Роха уткнулся в кружку с пивом, кажется, он сдался. И Винченцо Пилески был невесел, ел без аппетита, про запас, наверное. А вот молодой мастер не собирался сдаваться. Он не ел, смотрел на солдата и, чуть подумав, сказал:
– Из своего оружия с новым порохом я пробью вашу кирасу на пятидесяти шагах.
Все перестали есть, молчали, глядели на Волкова. Тот начинал злиться из-за ослиного упрямства этих людей.

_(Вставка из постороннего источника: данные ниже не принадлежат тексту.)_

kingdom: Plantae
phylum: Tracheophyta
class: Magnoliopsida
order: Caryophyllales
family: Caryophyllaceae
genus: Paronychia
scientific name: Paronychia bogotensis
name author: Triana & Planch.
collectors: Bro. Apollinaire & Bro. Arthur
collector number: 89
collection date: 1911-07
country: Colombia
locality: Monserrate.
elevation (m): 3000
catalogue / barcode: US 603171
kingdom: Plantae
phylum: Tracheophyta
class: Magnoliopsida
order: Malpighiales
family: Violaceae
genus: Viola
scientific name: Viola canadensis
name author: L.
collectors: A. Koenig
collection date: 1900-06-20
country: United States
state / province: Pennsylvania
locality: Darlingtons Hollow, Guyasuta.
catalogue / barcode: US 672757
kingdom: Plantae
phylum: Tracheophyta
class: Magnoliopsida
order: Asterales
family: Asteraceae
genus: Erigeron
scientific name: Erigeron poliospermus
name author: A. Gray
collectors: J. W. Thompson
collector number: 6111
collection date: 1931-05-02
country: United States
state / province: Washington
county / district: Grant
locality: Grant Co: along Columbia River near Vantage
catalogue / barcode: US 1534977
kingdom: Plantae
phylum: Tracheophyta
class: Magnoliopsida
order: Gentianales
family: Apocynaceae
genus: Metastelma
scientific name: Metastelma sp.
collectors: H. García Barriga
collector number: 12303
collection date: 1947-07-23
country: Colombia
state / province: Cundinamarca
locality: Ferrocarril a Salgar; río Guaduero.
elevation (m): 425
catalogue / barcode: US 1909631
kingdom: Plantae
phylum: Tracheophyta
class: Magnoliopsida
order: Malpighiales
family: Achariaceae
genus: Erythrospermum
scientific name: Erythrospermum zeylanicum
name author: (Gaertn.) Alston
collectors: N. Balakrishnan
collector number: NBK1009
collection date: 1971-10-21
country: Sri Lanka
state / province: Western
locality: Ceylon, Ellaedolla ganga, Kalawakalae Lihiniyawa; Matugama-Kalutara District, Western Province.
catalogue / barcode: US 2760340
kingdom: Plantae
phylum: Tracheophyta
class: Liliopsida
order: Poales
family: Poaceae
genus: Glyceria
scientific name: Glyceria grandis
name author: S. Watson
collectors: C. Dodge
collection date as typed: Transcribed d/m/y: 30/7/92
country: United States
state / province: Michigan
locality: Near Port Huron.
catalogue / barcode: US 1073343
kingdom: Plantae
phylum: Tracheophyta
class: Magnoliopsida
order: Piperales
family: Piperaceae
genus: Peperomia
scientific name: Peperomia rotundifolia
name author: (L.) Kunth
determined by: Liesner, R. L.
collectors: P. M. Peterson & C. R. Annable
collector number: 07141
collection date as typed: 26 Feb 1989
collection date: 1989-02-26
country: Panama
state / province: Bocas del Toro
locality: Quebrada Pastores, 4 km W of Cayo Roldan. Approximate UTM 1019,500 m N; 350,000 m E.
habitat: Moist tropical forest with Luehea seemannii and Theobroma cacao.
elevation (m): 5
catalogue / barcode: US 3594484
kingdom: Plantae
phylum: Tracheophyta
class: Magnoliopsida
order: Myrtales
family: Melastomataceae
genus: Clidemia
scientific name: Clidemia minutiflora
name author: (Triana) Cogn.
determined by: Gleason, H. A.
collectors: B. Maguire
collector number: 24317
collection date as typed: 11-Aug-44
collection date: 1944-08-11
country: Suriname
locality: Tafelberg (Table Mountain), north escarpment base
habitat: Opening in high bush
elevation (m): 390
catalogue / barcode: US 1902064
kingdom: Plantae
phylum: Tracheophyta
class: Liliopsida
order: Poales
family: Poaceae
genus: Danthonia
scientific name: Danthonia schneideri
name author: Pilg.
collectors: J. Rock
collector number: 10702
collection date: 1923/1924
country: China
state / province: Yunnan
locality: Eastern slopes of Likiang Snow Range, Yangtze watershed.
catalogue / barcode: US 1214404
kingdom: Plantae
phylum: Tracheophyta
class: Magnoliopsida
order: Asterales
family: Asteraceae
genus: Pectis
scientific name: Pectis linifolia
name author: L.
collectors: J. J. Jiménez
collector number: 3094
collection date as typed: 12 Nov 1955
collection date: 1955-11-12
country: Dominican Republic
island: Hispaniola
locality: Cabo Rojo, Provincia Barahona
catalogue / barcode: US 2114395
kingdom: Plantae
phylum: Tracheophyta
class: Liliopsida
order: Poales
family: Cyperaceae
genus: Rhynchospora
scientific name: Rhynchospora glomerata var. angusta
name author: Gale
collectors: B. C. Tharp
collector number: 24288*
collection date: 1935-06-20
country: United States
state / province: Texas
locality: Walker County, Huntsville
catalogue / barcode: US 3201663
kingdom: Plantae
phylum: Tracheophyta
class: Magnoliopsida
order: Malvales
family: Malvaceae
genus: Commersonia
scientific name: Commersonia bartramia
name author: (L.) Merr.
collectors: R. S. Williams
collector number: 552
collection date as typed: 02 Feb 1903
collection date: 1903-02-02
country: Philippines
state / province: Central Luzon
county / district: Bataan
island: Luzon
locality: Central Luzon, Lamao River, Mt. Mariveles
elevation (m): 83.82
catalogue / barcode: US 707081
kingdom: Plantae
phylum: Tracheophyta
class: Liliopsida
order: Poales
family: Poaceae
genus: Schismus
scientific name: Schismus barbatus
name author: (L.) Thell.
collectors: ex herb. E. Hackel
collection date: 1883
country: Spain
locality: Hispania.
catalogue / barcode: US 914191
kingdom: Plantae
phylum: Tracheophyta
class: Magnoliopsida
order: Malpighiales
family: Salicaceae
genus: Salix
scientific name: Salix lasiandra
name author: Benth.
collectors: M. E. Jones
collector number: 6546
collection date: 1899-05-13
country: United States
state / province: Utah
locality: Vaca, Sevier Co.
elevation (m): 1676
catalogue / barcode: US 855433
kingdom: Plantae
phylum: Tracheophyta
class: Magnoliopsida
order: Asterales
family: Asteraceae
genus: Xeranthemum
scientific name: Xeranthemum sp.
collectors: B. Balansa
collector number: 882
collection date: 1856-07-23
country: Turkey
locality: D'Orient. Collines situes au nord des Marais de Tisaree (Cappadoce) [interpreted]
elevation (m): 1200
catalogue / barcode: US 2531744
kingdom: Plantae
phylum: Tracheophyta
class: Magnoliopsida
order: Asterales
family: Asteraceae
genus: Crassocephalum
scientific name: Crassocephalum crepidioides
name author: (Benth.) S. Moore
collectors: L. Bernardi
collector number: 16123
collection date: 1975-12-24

– Из какого-такого своего оружия ты пробьешь мою кирасу? – четко выговаривал он слова с заметным раздражением.
– Он сделал мускетту, – пояснил Роха. – Когда я только записался в терцию, у нас начинали их делать, но их мало было. А сейчас стали появляться и здесь.
– Я изготовил мушкет, – заявил Яков Рудермаер, твердо глядя в глаза солдату. – И из него, с новым порохом, я пробью вашу кирасу на пятидесяти шагах.
– Ты ж не видел мою кирасу, – напомнил Волков.
– Пробью, какая бы ни была, – продолжал упрямствовать рыжий мастер.
– Готов побиться об заклад? – солдат нехорошо усмехнулся.
– Готов, – твердо говорил Яков Рудермаер.
– Ты ж нищий, что поставишь?
– Поставить мне нечего, – молодой мастер вздохнул.
Солдат поднес к его лицу кулак:
– Если пробьешь мою кирасу, будем разговаривать дальше, а не пробьешь…
Все поняли.
– Я согласен, – продолжал упорствовать Яков.
– Нет, нет, – заговорил Роха, обращаясь к солдату, – он шутит, шутит он, он не согласен. Он дурень и не знает тебя, Фолькоф.
– Я согласен, – снова повторил Яков Рудермаер.
– Дурья ты башка, у него кулак – что твой молоток, вдарит – покалечит.
– Пусть, – упрямствовал мастер.
– Я так не согласен, – покачал головой Роха, – ты, Фолькоф, мне мастера покалечишь. Нет, так дело не пойдет.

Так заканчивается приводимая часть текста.